#### [Exercise]
From the records below, extract only the lines running from the line with "39 L. Li, L." to the line with "47 L. Li, J.", both lines included, reproducing them exactly.

#### [Record excerpts]
= = = = = = =

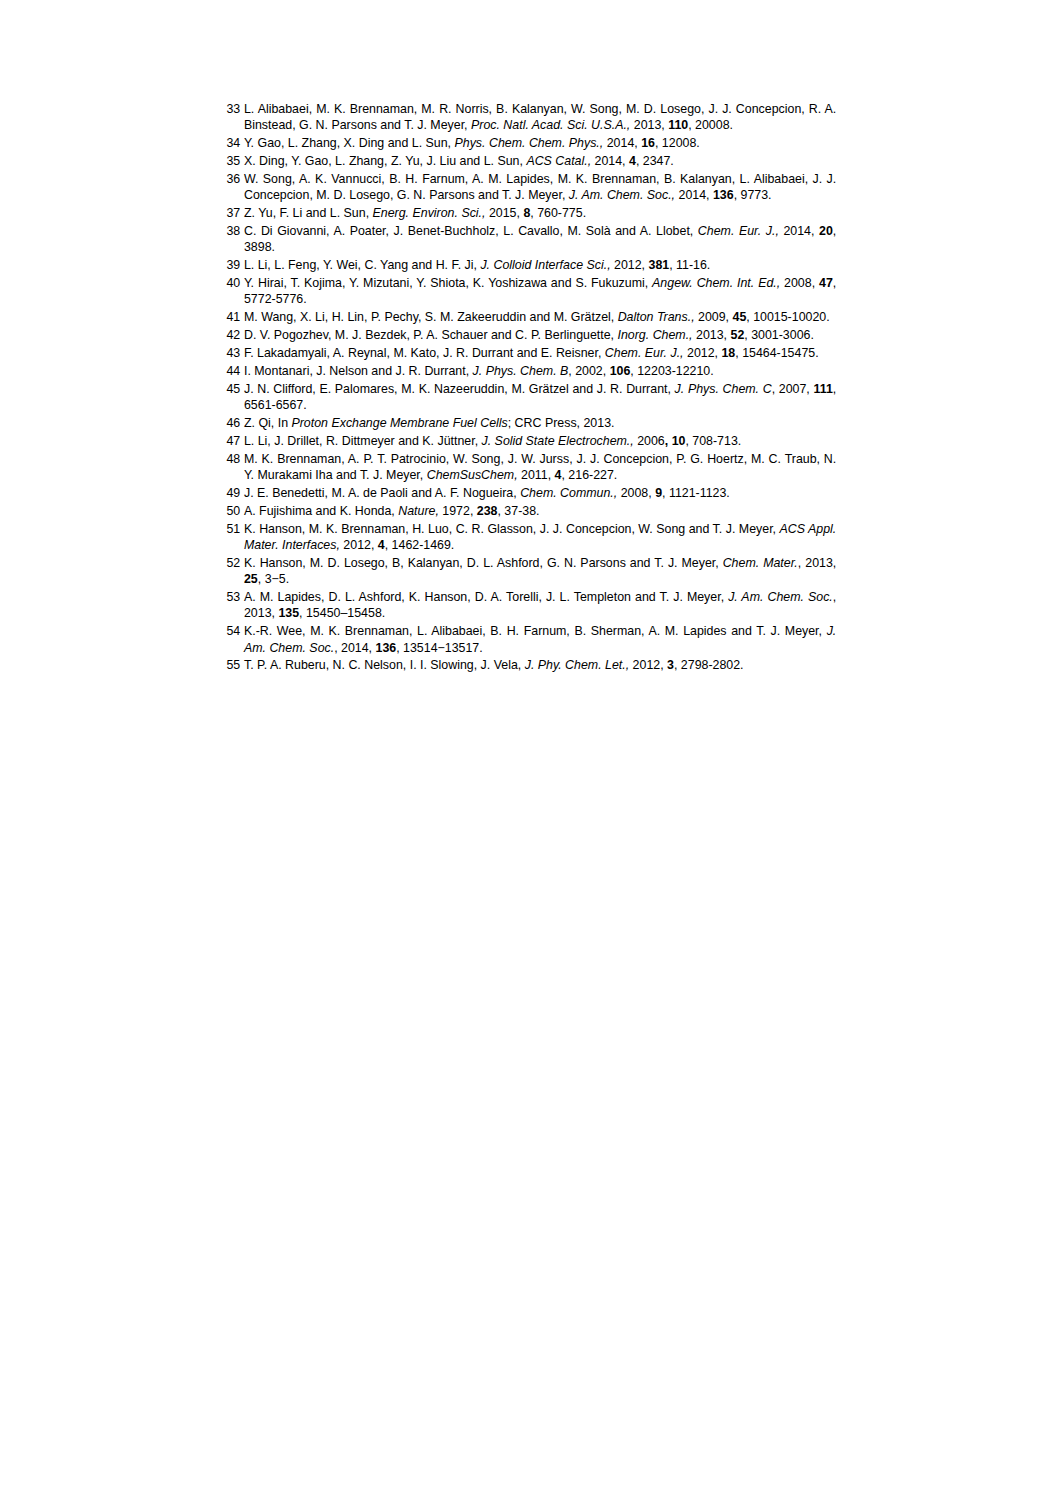33 L. Alibabaei, M. K. Brennaman, M. R. Norris, B. Kalanyan, W. Song, M. D. Losego, J. J. Concepcion, R. A. Binstead, G. N. Parsons and T. J. Meyer, Proc. Natl. Acad. Sci. U.S.A., 2013, 110, 20008.
34 Y. Gao, L. Zhang, X. Ding and L. Sun, Phys. Chem. Chem. Phys., 2014, 16, 12008.
35 X. Ding, Y. Gao, L. Zhang, Z. Yu, J. Liu and L. Sun, ACS Catal., 2014, 4, 2347.
36 W. Song, A. K. Vannucci, B. H. Farnum, A. M. Lapides, M. K. Brennaman, B. Kalanyan, L. Alibabaei, J. J. Concepcion, M. D. Losego, G. N. Parsons and T. J. Meyer, J. Am. Chem. Soc., 2014, 136, 9773.
37 Z. Yu, F. Li and L. Sun, Energ. Environ. Sci., 2015, 8, 760-775.
38 C. Di Giovanni, A. Poater, J. Benet-Buchholz, L. Cavallo, M. Solà and A. Llobet, Chem. Eur. J., 2014, 20, 3898.
39 L. Li, L. Feng, Y. Wei, C. Yang and H. F. Ji, J. Colloid Interface Sci., 2012, 381, 11-16.
40 Y. Hirai, T. Kojima, Y. Mizutani, Y. Shiota, K. Yoshizawa and S. Fukuzumi, Angew. Chem. Int. Ed., 2008, 47, 5772-5776.
41 M. Wang, X. Li, H. Lin, P. Pechy, S. M. Zakeeruddin and M. Grätzel, Dalton Trans., 2009, 45, 10015-10020.
42 D. V. Pogozhev, M. J. Bezdek, P. A. Schauer and C. P. Berlinguette, Inorg. Chem., 2013, 52, 3001-3006.
43 F. Lakadamyali, A. Reynal, M. Kato, J. R. Durrant and E. Reisner, Chem. Eur. J., 2012, 18, 15464-15475.
44 I. Montanari, J. Nelson and J. R. Durrant, J. Phys. Chem. B, 2002, 106, 12203-12210.
45 J. N. Clifford, E. Palomares, M. K. Nazeeruddin, M. Grätzel and J. R. Durrant, J. Phys. Chem. C, 2007, 111, 6561-6567.
46 Z. Qi, In Proton Exchange Membrane Fuel Cells; CRC Press, 2013.
47 L. Li, J. Drillet, R. Dittmeyer and K. Jüttner, J. Solid State Electrochem., 2006, 10, 708-713.
48 M. K. Brennaman, A. P. T. Patrocinio, W. Song, J. W. Jurss, J. J. Concepcion, P. G. Hoertz, M. C. Traub, N. Y. Murakami Iha and T. J. Meyer, ChemSusChem, 2011, 4, 216-227.
49 J. E. Benedetti, M. A. de Paoli and A. F. Nogueira, Chem. Commun., 2008, 9, 1121-1123.
50 A. Fujishima and K. Honda, Nature, 1972, 238, 37-38.
51 K. Hanson, M. K. Brennaman, H. Luo, C. R. Glasson, J. J. Concepcion, W. Song and T. J. Meyer, ACS Appl. Mater. Interfaces, 2012, 4, 1462-1469.
52 K. Hanson, M. D. Losego, B, Kalanyan, D. L. Ashford, G. N. Parsons and T. J. Meyer, Chem. Mater., 2013, 25, 3−5.
53 A. M. Lapides, D. L. Ashford, K. Hanson, D. A. Torelli, J. L. Templeton and T. J. Meyer, J. Am. Chem. Soc., 2013, 135, 15450–15458.
54 K.-R. Wee, M. K. Brennaman, L. Alibabaei, B. H. Farnum, B. Sherman, A. M. Lapides and T. J. Meyer, J. Am. Chem. Soc., 2014, 136, 13514−13517.
55 T. P. A. Ruberu, N. C. Nelson, I. I. Slowing, J. Vela, J. Phy. Chem. Let., 2012, 3, 2798-2802.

= = = = = = =

#### [Exercise solution]
39 L. Li, L. Feng, Y. Wei, C. Yang and H. F. Ji, J. Colloid Interface Sci., 2012, 381, 11-16.
40 Y. Hirai, T. Kojima, Y. Mizutani, Y. Shiota, K. Yoshizawa and S. Fukuzumi, Angew. Chem. Int. Ed., 2008, 47, 5772-5776.
41 M. Wang, X. Li, H. Lin, P. Pechy, S. M. Zakeeruddin and M. Grätzel, Dalton Trans., 2009, 45, 10015-10020.
42 D. V. Pogozhev, M. J. Bezdek, P. A. Schauer and C. P. Berlinguette, Inorg. Chem., 2013, 52, 3001-3006.
43 F. Lakadamyali, A. Reynal, M. Kato, J. R. Durrant and E. Reisner, Chem. Eur. J., 2012, 18, 15464-15475.
44 I. Montanari, J. Nelson and J. R. Durrant, J. Phys. Chem. B, 2002, 106, 12203-12210.
45 J. N. Clifford, E. Palomares, M. K. Nazeeruddin, M. Grätzel and J. R. Durrant, J. Phys. Chem. C, 2007, 111, 6561-6567.
46 Z. Qi, In Proton Exchange Membrane Fuel Cells; CRC Press, 2013.
47 L. Li, J. Drillet, R. Dittmeyer and K. Jüttner, J. Solid State Electrochem., 2006, 10, 708-713.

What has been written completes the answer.